Check your understanding:
A) Decide whether each statement agrees with the passage on waking up to injustice. For each, answer yes or no and quote the words from the passage that settle it.
(i) People who grow up absorbing the dominant culture are oriented towards fixing things.
(ii) When a loved one offers solutions, the listener always feels comforted.
(iii) Waking up to injustice makes sleeping energy want to move into action.
B) Extend the passage on waking up to injustice, starting after its last sentence.

Page excerpt:

============================================================

What can I do?

When you wake up to injustice, all that sleeping energy suddenly wants to move into action. OMG I finally get the urgency of the climate crisis, and NOW I want to do something. Srsly, they were starving and murdering children? Let’s fix this systemic racism BS. If we have grown up all our lives with certain blinkers on, absorbing the dominant culture, we are oriented towards fixing things. (I mean, how many conversations have you had with a loved one, where you want a sympathetic ear and instead get six solutions that somehow make you feel that you were the probable cause of all that ailed you and if you only did something, did something else, or something different, your troubles would go away.)

============================================================

Records:
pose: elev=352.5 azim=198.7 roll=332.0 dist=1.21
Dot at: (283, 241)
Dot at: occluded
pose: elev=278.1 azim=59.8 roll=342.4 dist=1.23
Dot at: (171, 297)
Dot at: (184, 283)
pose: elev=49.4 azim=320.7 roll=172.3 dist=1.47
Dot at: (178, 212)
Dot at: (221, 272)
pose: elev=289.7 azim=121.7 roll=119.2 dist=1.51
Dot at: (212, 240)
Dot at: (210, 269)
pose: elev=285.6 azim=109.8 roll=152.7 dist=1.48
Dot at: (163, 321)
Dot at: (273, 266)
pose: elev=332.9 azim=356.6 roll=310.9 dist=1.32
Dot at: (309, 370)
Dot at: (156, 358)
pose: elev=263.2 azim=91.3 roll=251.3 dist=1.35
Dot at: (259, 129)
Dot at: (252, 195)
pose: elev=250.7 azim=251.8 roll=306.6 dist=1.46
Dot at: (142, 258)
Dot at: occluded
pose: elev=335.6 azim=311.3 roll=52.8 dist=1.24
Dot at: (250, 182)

============================================================

Answers for each item:
A)
(i) Yes: "If we have grown up all our lives with certain blinkers on, absorbing the dominant culture, we are oriented towards fixing things."
(ii) No: "instead get six solutions that somehow make you feel that you were the probable cause of all that ailed you"
(iii) Yes: "all that sleeping energy suddenly wants to move into action"

B)
I feel this in me, all the time. I want to contribute in a good way. I want to solve problems. I want to fix flawed systems. And mostly, that results in a feeling of frustration, confusion and growing inertia (it’s pretty hard to find an easy solve for intractable problems. And as Carmen Spagnola, the collapse teacher, says, we are living in a time of predicaments, not problems. Anything with easy fixes has probably been fixed. What we’re left with now are predicaments that require weighing up a bunch of not-so-ideal paths and muddling through.)

So, I come back to a few things that feel a bit passive and wet, to my Marvel-movie-hero-orientation-soaked brain… but I think are probably more helpful orientations.

We start with naming and acknowledgement. Name the things we see. As non-judgmentally and generously as possible, so there is space for people to move around those new ways of seeing things. Name in a way that doesn’t feel like a leg trap. And acknowledge.

Then ask, what do I want to strengthen? What do I want to move towards? I think this idea of orienting towards what we want to be, or finding the positive goal, in the negative situation, is really powerful.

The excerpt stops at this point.